**Extracted text**
+ + + + + + +
Fred Hutchinson Cancer Research Center - Clinical Ethics Controversy

Clinical Ethics Controversy

In 2001, the Seattle Times published a controversial series of articles alleging that Hutchinson Center investigators (including the Center's co-founder Dr. E. Donnall Thomas) were conducting unethical clinical studies on cancer patients. The paper alleged that in two cancer studies conducted in the 1980s and early 1990s, patients were not informed about all the risks of the study, nor about the study doctors' financial interest in study outcome. The paper also alleged that this financial interest may have contributed to the doctors' failure to halt the studies despite evidence that patients were dying sooner and more frequently than expected.

The Center's leadership strongly contested the accuracy of the Seattle Times articles, maintaining that the researchers involved did not stand to gain financially and that patients were fully briefed. Still, the Center formed a panel of independent experts to review its existing research practices, leading to adoption of "one of the nation's toughest conflict-of-interest rules."
+ + + + + + +
**Extracted data**
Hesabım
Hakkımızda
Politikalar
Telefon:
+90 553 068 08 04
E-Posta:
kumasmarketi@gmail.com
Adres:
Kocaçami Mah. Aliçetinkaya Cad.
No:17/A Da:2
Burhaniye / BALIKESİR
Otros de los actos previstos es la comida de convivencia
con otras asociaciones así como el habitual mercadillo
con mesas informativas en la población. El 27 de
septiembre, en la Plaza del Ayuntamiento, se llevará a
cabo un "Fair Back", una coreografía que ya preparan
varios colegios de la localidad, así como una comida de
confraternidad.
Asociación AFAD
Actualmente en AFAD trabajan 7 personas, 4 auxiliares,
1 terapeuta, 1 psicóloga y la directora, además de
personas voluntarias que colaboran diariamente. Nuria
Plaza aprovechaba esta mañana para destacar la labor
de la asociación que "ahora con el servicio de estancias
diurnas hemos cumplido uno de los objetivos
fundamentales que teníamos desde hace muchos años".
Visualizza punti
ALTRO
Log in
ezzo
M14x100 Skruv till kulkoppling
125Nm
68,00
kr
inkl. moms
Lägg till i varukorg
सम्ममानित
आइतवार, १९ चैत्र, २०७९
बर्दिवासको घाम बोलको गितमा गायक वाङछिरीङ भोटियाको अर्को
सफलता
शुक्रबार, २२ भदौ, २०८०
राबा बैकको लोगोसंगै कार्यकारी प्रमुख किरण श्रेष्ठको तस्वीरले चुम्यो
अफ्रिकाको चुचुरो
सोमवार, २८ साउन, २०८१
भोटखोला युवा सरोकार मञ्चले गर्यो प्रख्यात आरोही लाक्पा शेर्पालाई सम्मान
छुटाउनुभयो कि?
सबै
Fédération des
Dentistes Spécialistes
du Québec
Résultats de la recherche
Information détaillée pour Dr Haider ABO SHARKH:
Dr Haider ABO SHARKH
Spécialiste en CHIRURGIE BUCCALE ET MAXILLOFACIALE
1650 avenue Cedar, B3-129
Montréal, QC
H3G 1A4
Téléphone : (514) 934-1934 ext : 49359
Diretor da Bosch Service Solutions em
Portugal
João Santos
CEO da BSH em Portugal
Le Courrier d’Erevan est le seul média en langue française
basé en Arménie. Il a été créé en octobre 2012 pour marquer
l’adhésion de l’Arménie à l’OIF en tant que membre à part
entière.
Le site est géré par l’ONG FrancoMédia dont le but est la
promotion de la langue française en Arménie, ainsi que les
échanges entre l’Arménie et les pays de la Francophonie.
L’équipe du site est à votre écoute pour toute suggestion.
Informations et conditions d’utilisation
+ + + + + + +
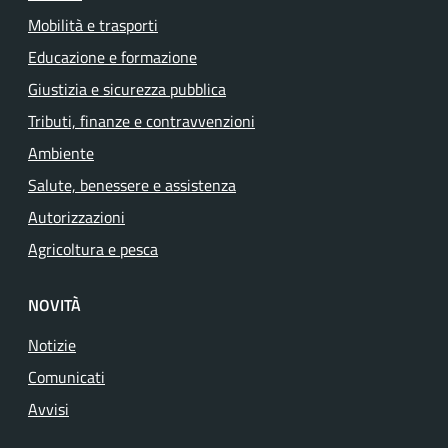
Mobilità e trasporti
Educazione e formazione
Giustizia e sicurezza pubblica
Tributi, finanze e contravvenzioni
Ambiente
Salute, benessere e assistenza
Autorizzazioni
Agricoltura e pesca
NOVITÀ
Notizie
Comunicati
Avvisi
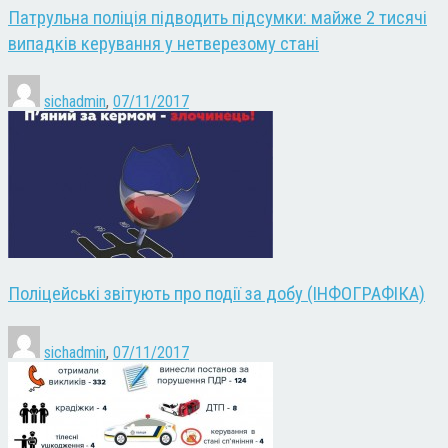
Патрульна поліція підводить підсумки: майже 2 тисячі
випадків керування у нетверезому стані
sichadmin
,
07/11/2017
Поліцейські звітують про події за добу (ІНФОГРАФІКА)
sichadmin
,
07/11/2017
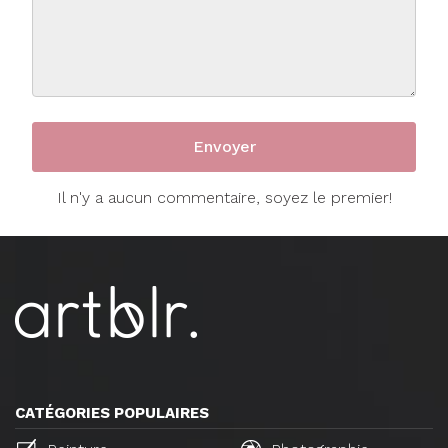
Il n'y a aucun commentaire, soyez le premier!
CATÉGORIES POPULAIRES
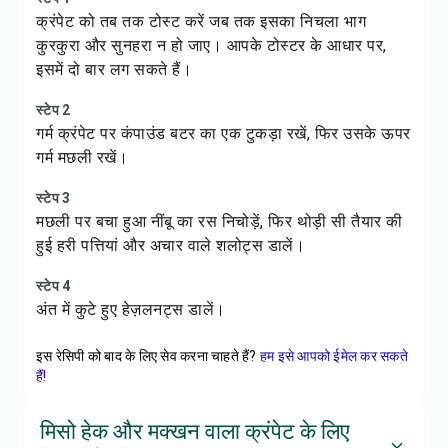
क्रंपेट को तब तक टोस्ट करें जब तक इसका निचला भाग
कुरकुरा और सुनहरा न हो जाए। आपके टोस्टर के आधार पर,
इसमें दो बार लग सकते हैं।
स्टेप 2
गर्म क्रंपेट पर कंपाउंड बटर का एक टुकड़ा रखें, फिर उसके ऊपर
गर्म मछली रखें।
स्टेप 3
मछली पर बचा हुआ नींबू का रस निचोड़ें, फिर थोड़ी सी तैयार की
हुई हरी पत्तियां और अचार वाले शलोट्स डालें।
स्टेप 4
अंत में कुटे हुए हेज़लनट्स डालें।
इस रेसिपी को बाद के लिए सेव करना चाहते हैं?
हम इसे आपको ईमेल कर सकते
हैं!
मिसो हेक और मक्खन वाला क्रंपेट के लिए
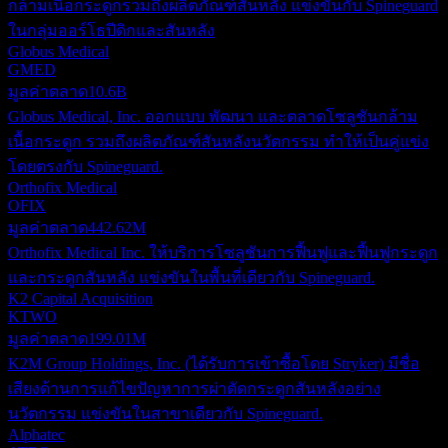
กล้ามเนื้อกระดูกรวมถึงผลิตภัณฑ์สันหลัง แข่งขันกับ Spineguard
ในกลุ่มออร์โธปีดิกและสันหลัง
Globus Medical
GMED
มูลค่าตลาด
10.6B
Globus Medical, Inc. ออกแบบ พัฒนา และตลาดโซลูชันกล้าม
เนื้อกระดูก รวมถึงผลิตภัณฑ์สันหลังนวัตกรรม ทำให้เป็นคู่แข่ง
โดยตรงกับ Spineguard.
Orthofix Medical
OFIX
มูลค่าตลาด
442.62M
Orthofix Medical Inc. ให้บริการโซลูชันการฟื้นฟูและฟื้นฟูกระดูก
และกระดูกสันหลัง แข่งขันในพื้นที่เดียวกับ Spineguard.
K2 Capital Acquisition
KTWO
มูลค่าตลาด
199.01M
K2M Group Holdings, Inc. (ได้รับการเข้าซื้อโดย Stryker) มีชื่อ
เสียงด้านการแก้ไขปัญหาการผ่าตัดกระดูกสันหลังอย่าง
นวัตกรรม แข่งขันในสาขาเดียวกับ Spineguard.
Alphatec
+ + + + + + +
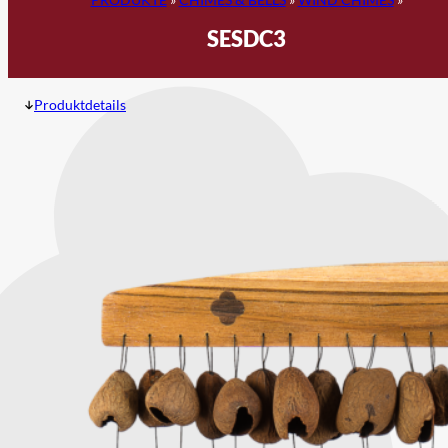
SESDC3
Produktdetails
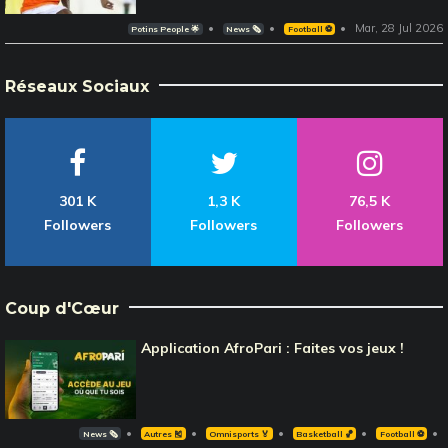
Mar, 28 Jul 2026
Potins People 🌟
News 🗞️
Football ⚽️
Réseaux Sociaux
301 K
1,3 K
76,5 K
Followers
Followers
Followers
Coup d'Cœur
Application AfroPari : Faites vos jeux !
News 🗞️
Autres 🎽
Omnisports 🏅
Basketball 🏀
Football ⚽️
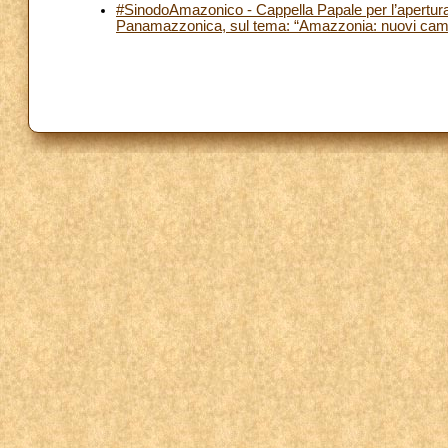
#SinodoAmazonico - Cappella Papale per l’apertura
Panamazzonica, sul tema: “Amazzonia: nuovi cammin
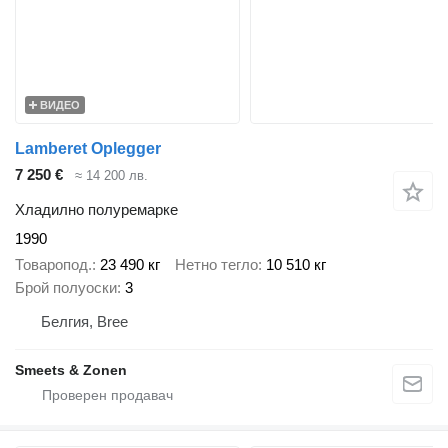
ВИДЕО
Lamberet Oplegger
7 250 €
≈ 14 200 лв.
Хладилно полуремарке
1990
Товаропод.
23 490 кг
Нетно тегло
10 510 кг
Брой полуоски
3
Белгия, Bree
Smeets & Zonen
+ + + + + + +
List every allegation that the clinical ethics controversy text attributes to the Seattle Times about the two cancer studies.

**Task solution**
- Patients were not informed about all the risks of the study.
- Patients were not informed about the study doctors' financial interest in the study outcome.
- This financial interest may have contributed to the doctors' failure to halt the studies despite evidence that patients were dying sooner and more frequently than expected.